→ **Task details**:
Scan the records below. Copy every line in which the word "class" appears.

→ **Data excerpts**:
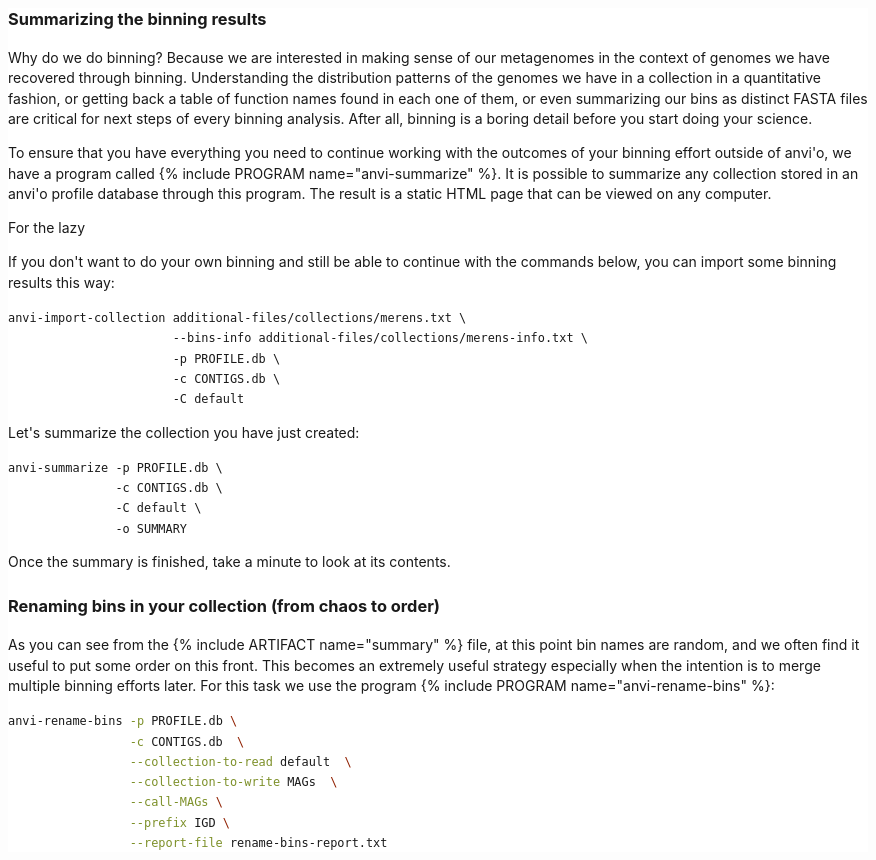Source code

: ### Summarizing the binning results

Why do we do binning? Because we are interested in making sense of our metagenomes in the context of genomes we have recovered through binning. Understanding the distribution patterns of the genomes we have in a collection in a quantitative fashion, or getting back a table of function names found in each one of them, or even summarizing our bins as distinct FASTA files are critical for next steps of every binning analysis. After all, binning is a boring detail before you start doing your science.

To ensure that you have everything you need to continue working with the outcomes of your binning effort outside of anvi'o, we have a program called {% include PROGRAM name="anvi-summarize" %}. It is possible to summarize any collection stored in an anvi'o profile database through this program. The result is a static HTML page that can be viewed on any computer.

<div class="extra-info" markdown="1">

<span class="extra-info-header">For the lazy</span>

If you don't want to do your own binning and still be able to continue with the commands below, you can import some binning results this way:

```
anvi-import-collection additional-files/collections/merens.txt \
                       --bins-info additional-files/collections/merens-info.txt \
                       -p PROFILE.db \
                       -c CONTIGS.db \
                       -C default
```

</div>

Let's summarize the collection you have just created:

```
anvi-summarize -p PROFILE.db \
               -c CONTIGS.db \
               -C default \
               -o SUMMARY
```

Once the summary is finished, take a minute to look at its contents.

### Renaming bins in your collection (from chaos to order)

As you can see from the {% include ARTIFACT name="summary" %} file, at this point bin names are random, and we often find it useful to put some order on this front. This becomes an extremely useful strategy especially when the intention is to merge multiple binning efforts later. For this task we use the program {% include PROGRAM name="anvi-rename-bins" %}:

``` bash
anvi-rename-bins -p PROFILE.db \
                 -c CONTIGS.db  \
                 --collection-to-read default  \
                 --collection-to-write MAGs  \
                 --call-MAGs \
                 --prefix IGD \
                 --report-file rename-bins-report.txt
```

→ **Solution to this task**:
<div class="extra-info" markdown="1">
<span class="extra-info-header">For the lazy</span>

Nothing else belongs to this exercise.